Another, related question is when obscene words started to be identified as “swearing,” along with oaths. Many works of the period that address swearing refer to “profane swearing and obscene language,” as if these are still considered to be separate but related kinds of speech.
The entry on
swearing
in
Chambers’s Encyclopædia
of 1892, however, notes that “by oaths are loosely understood many terms and phrases of a gross and obscene character, as well as those words the use of which implies profanity proper.” And the Boston magazine
Liberty
identified both obscenity and profanity as types of swearing in 1887: “
We say that it is no worse
to swear by the realities of nature as exemplified in the human body than to swear by a holy ghost.

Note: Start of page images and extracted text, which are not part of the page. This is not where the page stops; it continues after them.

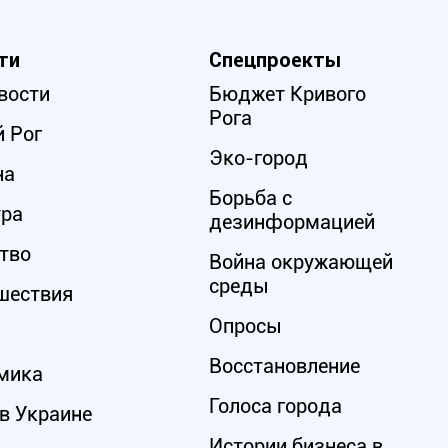
ти
Спецпроекты
вости
Бюджет Кривого
Рога
 Рог
Эко-город
на
Борьба с
ура
дезинформацией
тво
Война окружающей
среды
шествия
Опросы
Восстановление
мика
Голоса города
в Украине
Истории бизнеса в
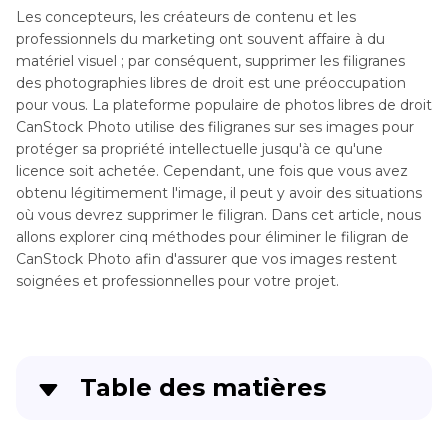
Les concepteurs, les créateurs de contenu et les
professionnels du marketing ont souvent affaire à du
matériel visuel ; par conséquent, supprimer les filigranes
des photographies libres de droit est une préoccupation
pour vous. La plateforme populaire de photos libres de droit
CanStock Photo utilise des filigranes sur ses images pour
protéger sa propriété intellectuelle jusqu'à ce qu'une
licence soit achetée. Cependant, une fois que vous avez
obtenu légitimement l'image, il peut y avoir des situations
où vous devrez supprimer le filigran. Dans cet article, nous
allons explorer cinq méthodes pour éliminer le filigran de
CanStock Photo afin d'assurer que vos images restent
soignées et professionnelles pour votre projet.
Table des matières
Partie 1
. Meilleure Méthode pour Supprimer le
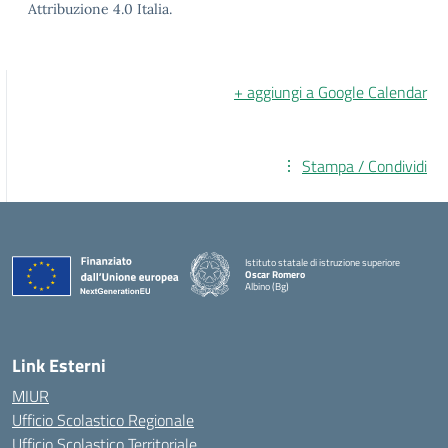
Attribuzione 4.0 Italia.
+ aggiungi a Google Calendar
Stampa / Condividi
Istituto statale di istruzione superiore
Oscar Romero
Albino (Bg)
Link Esterni
MIUR
Ufficio Scolastico Regionale
Ufficio Scolastico Territoriale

One is obscenity; the other profanity.” Certainly by the early twentieth century, we achieve our confused state in which “profanity”—originally a religious concept indicating the opposite of sacred—refers almost exclusively to obscene words, and “swearing” includes both oaths and obscenities.

Gamahuche, Godemiche, and the Huffle

Though Victorian people were swearing in much the same way that we do today, not all the bad words of the time are as familiar as
fucking bitch
. Many of these words rich and strange are not swearwords per se but terms for topics so esoterically taboo that they would never have come up in polite conversation. In his 1785
Classical Dictionary of the Vulgar Tongue
, Francis Grose includes
to huffle
, which is “a piece of bestiality too filthy for explanation.” (The 1788 and 1823
editions decide that discretion is the better part of valor and fail to mention the bestial practice at all.) Grose also lists “to bagpipe, a lascivious practice too indecent for explanation.” Even Farmer and Henley, brave champions of obscenity who boldly explained
fucking
, refuse to define
to bagpipe
in their dictionary—they simply repeat Grose’s definition manqué. One hopes for something really spectacular from these words, but they are simply the Victorian version of
blow job
, slang for fellatio, a practice evidently much more shocking one or two centuries ago. Another popular Victorian word for this lascivity was
gamahuche
. It derives from French, so it probably was a euphemism used in order to lift the tone of
huffle
and
bagpipe
out of the gutter. It more properly means “mouth on genitals,” as it can be used for both fellatio and cunnilingus.